Under the assumption that language education is a chaotic system by its very nature, this presentation seeks to reflect upon the 10-year history of computer assisted language learning in the light of chaos theory metaphors. Throughout my presentation I will be talking about language education systems and about technology as an element thereof, though other elements such as educational policies, curriculum, language teaching and learning experiences play equally vital roles.
 Learning a foreign language in South America is by no means an easy task as there are usually few opportunities for learners to interact with speakers of languages other than Spanish and Portuguese. Technology has always been the main element to bridge the distance between learners and speakers of other tongues in our continent.
Like all complex systems, language education is an open system and new elements, such as new technology tools, interact with the other elements of such a system, influencing them while they are in turn influenced by them.
The history of foreign language teaching has shown us that the normal route of the language educational system has suffered unexpected changes along its path: from codex and gramophones to computers and the Internet. But the impact of the Internet seems to have caused the strongest turbulence.  The educational system has been destabilized evolving into a strange attractor, creating new bridges spanning the globe. The trajectory of an attractor never repeats itself and that is precisely what has been happening with CALL. It is impossible to predict its future route, although its impact can be likened to the advent of the printing press
We cannot close our eyes to inequalities, though. This new digital route has created a digital divide increasing the gap between privileged and underprivileged learners, while educational policies keep trying to offer equal opportunities to the underprivileged.

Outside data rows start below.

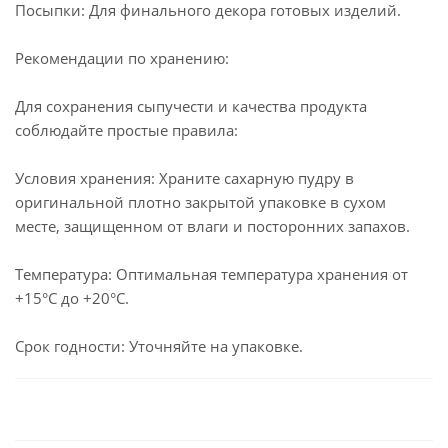
Посыпки: Для финального декора готовых изделий.
Рекомендации по хранению:
Для сохранения сыпучести и качества продукта
соблюдайте простые правила:
Условия хранения: Храните сахарную пудру в
оригинальной плотно закрытой упаковке в сухом
месте, защищенном от влаги и посторонних запахов.
Температура: Оптимальная температура хранения от
+15°C до +20°C.
Срок годности: Уточняйте на упаковке.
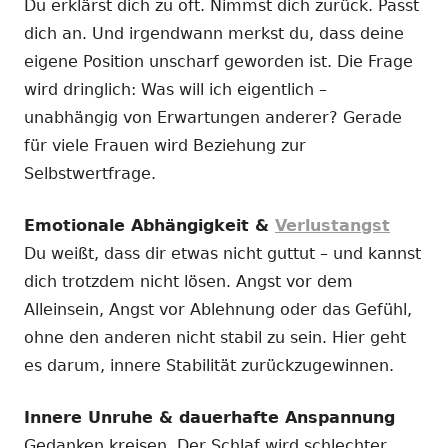
Du erklärst dich zu oft. Nimmst dich zurück. Passt
dich an. Und irgendwann merkst du, dass deine
eigene Position unscharf geworden ist. Die Frage
wird dringlich: Was will ich eigentlich –
unabhängig von Erwartungen anderer? Gerade
für viele Frauen wird Beziehung zur
Selbstwertfrage.
Emotionale Abhängigkeit &
Verlustangst
Du weißt, dass dir etwas nicht guttut – und kannst
dich trotzdem nicht lösen. Angst vor dem
Alleinsein, Angst vor Ablehnung oder das Gefühl,
ohne den anderen nicht stabil zu sein. Hier geht
es darum, innere Stabilität zurückzugewinnen.
Innere Unruhe & dauerhafte Anspannung
Gedanken kreisen. Der Schlaf wird schlechter.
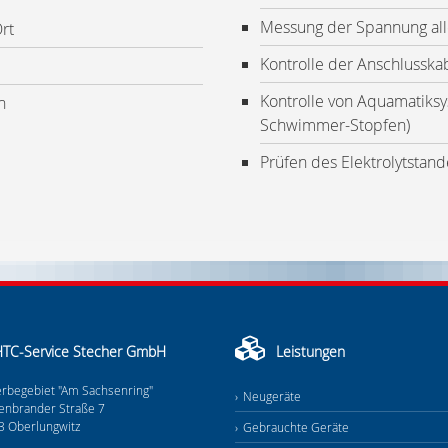
Messung der Spannung all
rt
Kontrolle der Anschlusskab
Kontrolle von Aquamatiksy
n
Schwimmer-Stopfen)
Prüfen des Elektrolytstand
TC-Service Stecher GmbH
Leistungen
rbegebiet "Am Sachsenring"
Neugeräte
enbrander Straße 7
3 Oberlungwitz
Gebrauchte Geräte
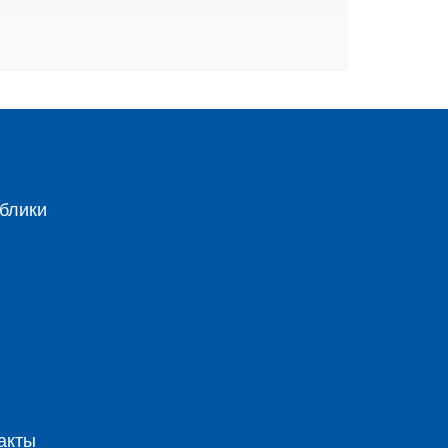
блики
акты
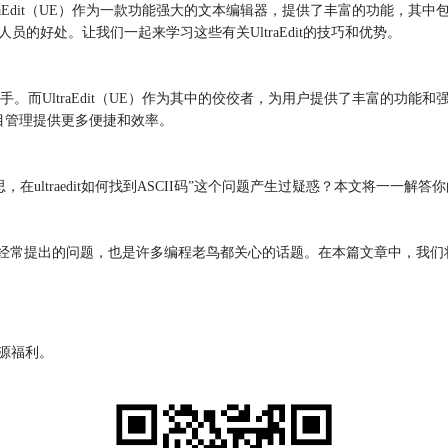
dit（UE）作为一款功能强大的文本编辑器，提供了丰富的功能，其中包括语
员的好处。让我们一起来学习这些有关UltraEdit的技巧和优势。
UltraEdit（UE）作为其中的佼佼者，为用户提供了丰富的功能和强大
目管理提供更多便捷和效率。
思，在ultraedit如何找到ASCII码”这个问题产生过疑惑？本文将一一解答你
这不仅是新手经常提出的问题，也是许多编程老鸟都关心的话题。在本篇文章中，我
资源福利。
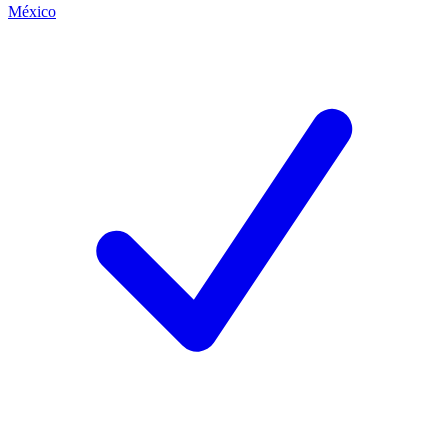
México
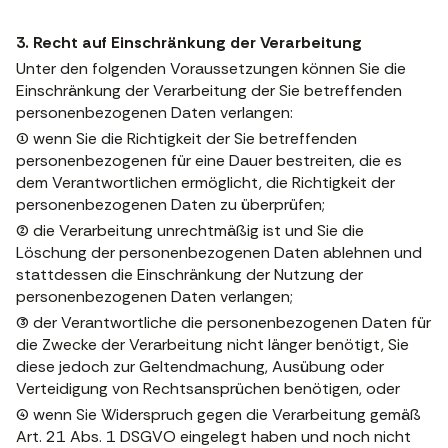
3. Recht auf Einschränkung der Verarbeitung
Unter den folgenden Voraussetzungen können Sie die
Einschränkung der Verarbeitung der Sie betreffenden
personenbezogenen Daten verlangen:
(1) wenn Sie die Richtigkeit der Sie betreffenden
personenbezogenen für eine Dauer bestreiten, die es
dem Verantwortlichen ermöglicht, die Richtigkeit der
personenbezogenen Daten zu überprüfen;
(2) die Verarbeitung unrechtmäßig ist und Sie die
Löschung der personenbezogenen Daten ablehnen und
stattdessen die Einschränkung der Nutzung der
personenbezogenen Daten verlangen;
(3) der Verantwortliche die personenbezogenen Daten für
die Zwecke der Verarbeitung nicht länger benötigt, Sie
diese jedoch zur Geltendmachung, Ausübung oder
Verteidigung von Rechtsansprüchen benötigen, oder
(4) wenn Sie Widerspruch gegen die Verarbeitung gemäß
Art. 21 Abs. 1 DSGVO eingelegt haben und noch nicht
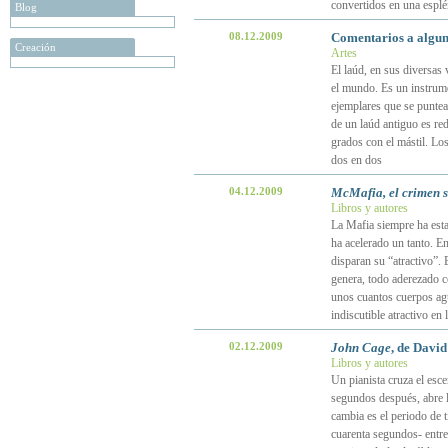
convertidos en una esplé
Blog
08.12.2009
Comentarios a algun
Creación
Artes
El laúd, en sus diversas
el mundo. Es un instrume
ejemplares que se puntea
de un laúd antiguo es re
grados con el mástil. Lo
dos en dos
04.12.2009
McMafia, el crimen s
Libros y autores
La Mafia siempre ha esta
ha acelerado un tanto. E
disparan su “atractivo”.
genera, todo aderezado c
unos cuantos cuerpos ag
indiscutible atractivo en 
02.12.2009
John Cage
, de David
Libros y autores
Un pianista cruza el escen
segundos después, abre l
cambia es el periodo de 
cuarenta segundos- entre l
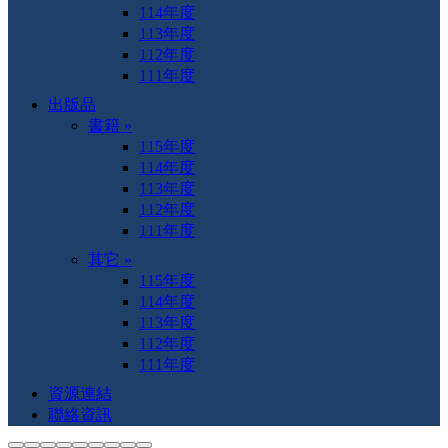
114年度
113年度
112年度
111年度
出版品
書籍 »
115年度
114年度
113年度
112年度
111年度
其它 »
115年度
114年度
113年度
112年度
111年度
資源連結
聯絡資訊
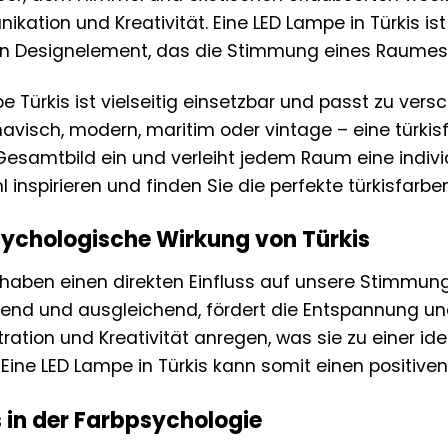
kation und Kreativität. Eine LED Lampe in Türkis ist
in Designelement, das die Stimmung eines Raumes
be Türkis ist vielseitig einsetzbar und passt zu vers
avisch, modern, maritim oder vintage – eine türki
Gesamtbild ein und verleiht jedem Raum eine individ
 inspirieren und finden Sie die perfekte türkisfarb
sychologische Wirkung von Türkis
haben einen direkten Einfluss auf unsere Stimmung
end und ausgleichend, fördert die Entspannung und
ration und Kreativität anregen, was sie zu einer id
Eine LED Lampe in Türkis kann somit einen positiven
s in der Farbpsychologie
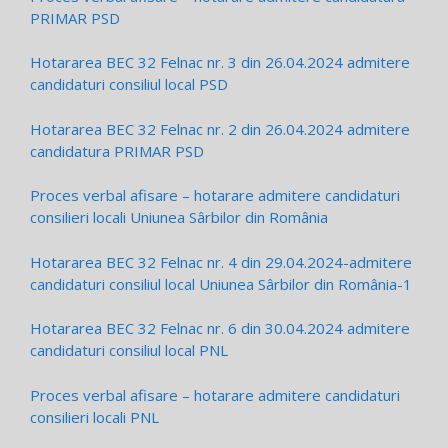
PRIMAR PSD
Hotararea BEC 32 Felnac nr. 3 din 26.04.2024 admitere
candidaturi consiliul local PSD
Hotararea BEC 32 Felnac nr. 2 din 26.04.2024 admitere
candidatura PRIMAR PSD
Proces verbal afisare – hotarare admitere candidaturi
consilieri locali Uniunea Sârbilor din România
Hotararea BEC 32 Felnac nr. 4 din 29.04.2024-admitere
candidaturi consiliul local Uniunea Sârbilor din România-1
Hotararea BEC 32 Felnac nr. 6 din 30.04.2024 admitere
candidaturi consiliul local PNL
Proces verbal afisare – hotarare admitere candidaturi
consilieri locali PNL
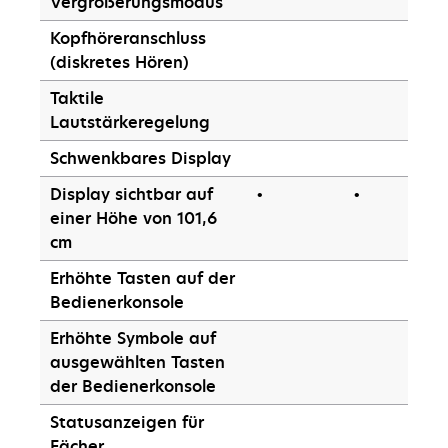
Vergrößerungsmodus
Kopfhöreranschluss
(diskretes Hören)
Taktile
Lautstärkeregelung
Schwenkbares Display
Display sichtbar auf
•
•
einer Höhe von 101,6
cm
Erhöhte Tasten auf der
Bedienerkonsole
Erhöhte Symbole auf
ausgewählten Tasten
der Bedienerkonsole
Statusanzeigen für
Fächer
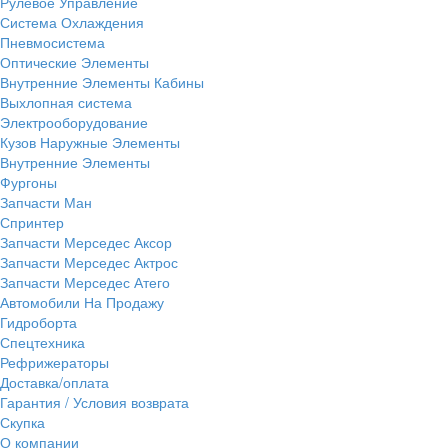
Рулевое Управление
Система Охлаждения
Пневмосистема
Оптические Элементы
Внутренние Элементы Кабины
Выхлопная система
Электрооборудование
Кузов Наружные Элементы
Внутренние Элементы
Фургоны
Запчасти Ман
Спринтер
Запчасти Мерседес Аксор
Запчасти Мерседес Актрос
Запчасти Мерседес Атего
Автомобили На Продажу
Гидроборта
Спецтехника
Рефрижераторы
Доставка/оплата
Гарантия / Условия возврата
Скупка
О компании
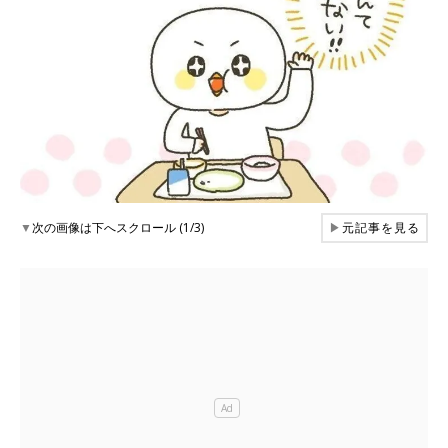
▼
次の画像は下へスクロール (1/3)
▶
元記事を見る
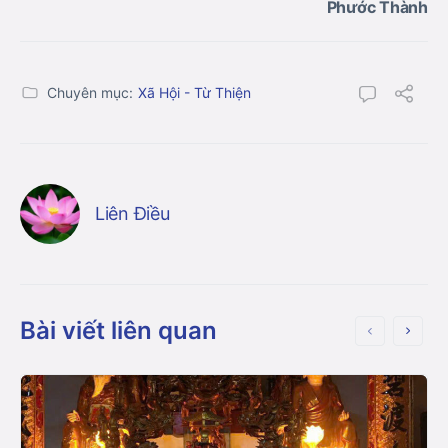
Phước Thành
Chuyên mục:
Xã Hội - Từ Thiện
Liên Điều
Bài viết liên quan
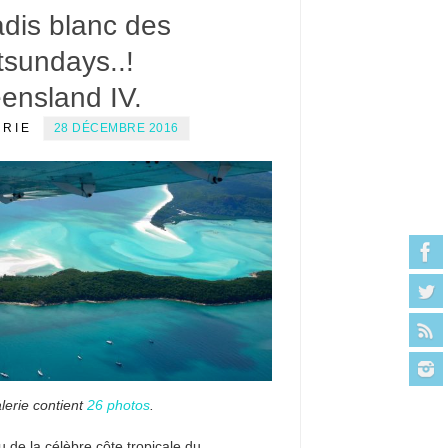
adis blanc des
tsundays..!
ensland IV.
ERIE
28 DÉCEMBRE 2016
lerie contient
26 photos
.
u de la célèbre côte tropicale du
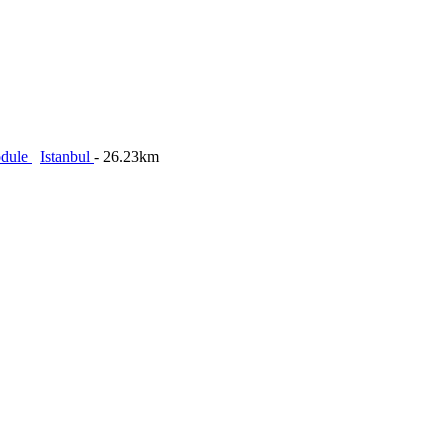
odule
Istanbul
- 26.23km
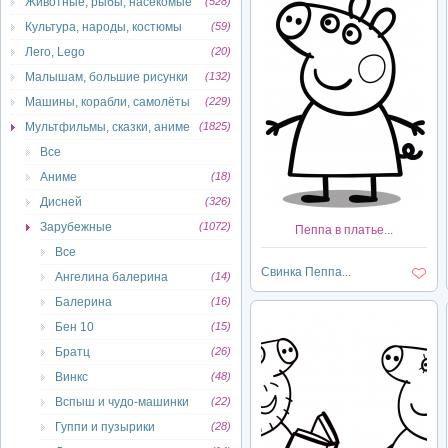
Животные, рыбы, насекомые
(528)
Культура, народы, костюмы
(59)
Лего, Lego
(20)
Малышам, большие рисунки
(132)
Машины, корабли, самолёты
(229)
Мультфильмы, сказки, аниме
(1825)
Все
Аниме
(18)
Дисней
(326)
Зарубежные
(1072)
Пеппа в платье...
Все
Свинка Пеппа...
Ангелина балерина
(14)
Балерина
(16)
Бен 10
(15)
Братц
(26)
Винкс
(48)
Вспыш и чудо-машинки
(22)
Гуппи и пузырики
(28)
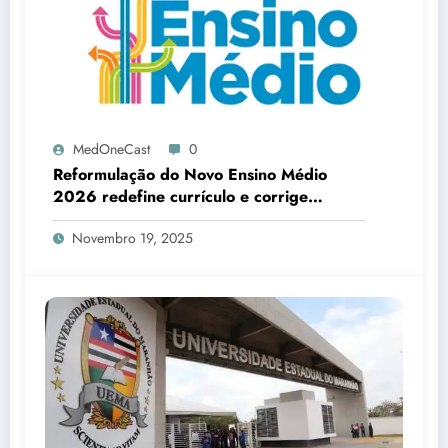
MedOneCast
0
Reformulação do Novo Ensino Médio
2026 redefine currículo e corrige
distorções estruturais da educação
Novembro 19, 2025
brasileira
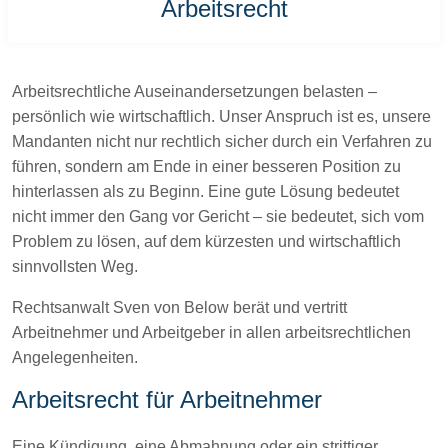
Arbeitsrecht
Arbeitsrechtliche Auseinandersetzungen belasten –
persönlich wie wirtschaftlich. Unser Anspruch ist es, unsere
Mandanten nicht nur rechtlich sicher durch ein Verfahren zu
führen, sondern am Ende in einer besseren Position zu
hinterlassen als zu Beginn. Eine gute Lösung bedeutet
nicht immer den Gang vor Gericht – sie bedeutet, sich vom
Problem zu lösen, auf dem kürzesten und wirtschaftlich
sinnvollsten Weg.
Rechtsanwalt Sven von Below berät und vertritt
Arbeitnehmer und Arbeitgeber in allen arbeitsrechtlichen
Angelegenheiten.
Arbeitsrecht für Arbeitnehmer
Eine Kündigung, eine Abmahnung oder ein strittiger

Vera Menezes, PhD in Linguistics and one of the pioneers of CALL in Brazil, is a full professor of English and Applied Linguistics at Universidade Federal de Minas Gerais, one of the most important universities in Brazil. She also assists Brazilian government and non-governmental educational organizations with their efforts to improve curriculum and university language education in Brazil. She is a former president of ALAB (Brazilian Association of Applied Linguistics) and of APLIEMGE (Teachers of English Association of Minas Gerais State). She has edited several books and published papers in Brazil and abroad. Her publications include:

  • In press. Investigating  interaction in an EFL online environment. Handbook of Research on E-Learning Methodologies for Language Acquisition. Idea Group.
  • Tearing down walls and building up a collaborative learning community. MEXTESOL Journal. 29(2): 21-36, 2005;
  • Feedback in the virtual environment. PsychNology. 1(3): 257-283, 2003; and
  • CALL and online journals. In Debski, R. & Levy, M. (Eds.) WorldCALL: Global perspectives on Computer-Assisted Language Learning. (pp. 249-265). The Netherlands: Swets & Zeitlinger, 1999.

She is the editor of the Brazilian Applied Linguistics Journal and the coordinator of AMFALE, an international research project on language learning histories, in collaboration with several researchers from Brazil, Finland and Japan. This group is building an online data bank with narratives, including narrators regarding learning foreign languages in different contexts. Her most recent project aims at investigating chaos/complexity and metaphors in language learning multimedia narratives.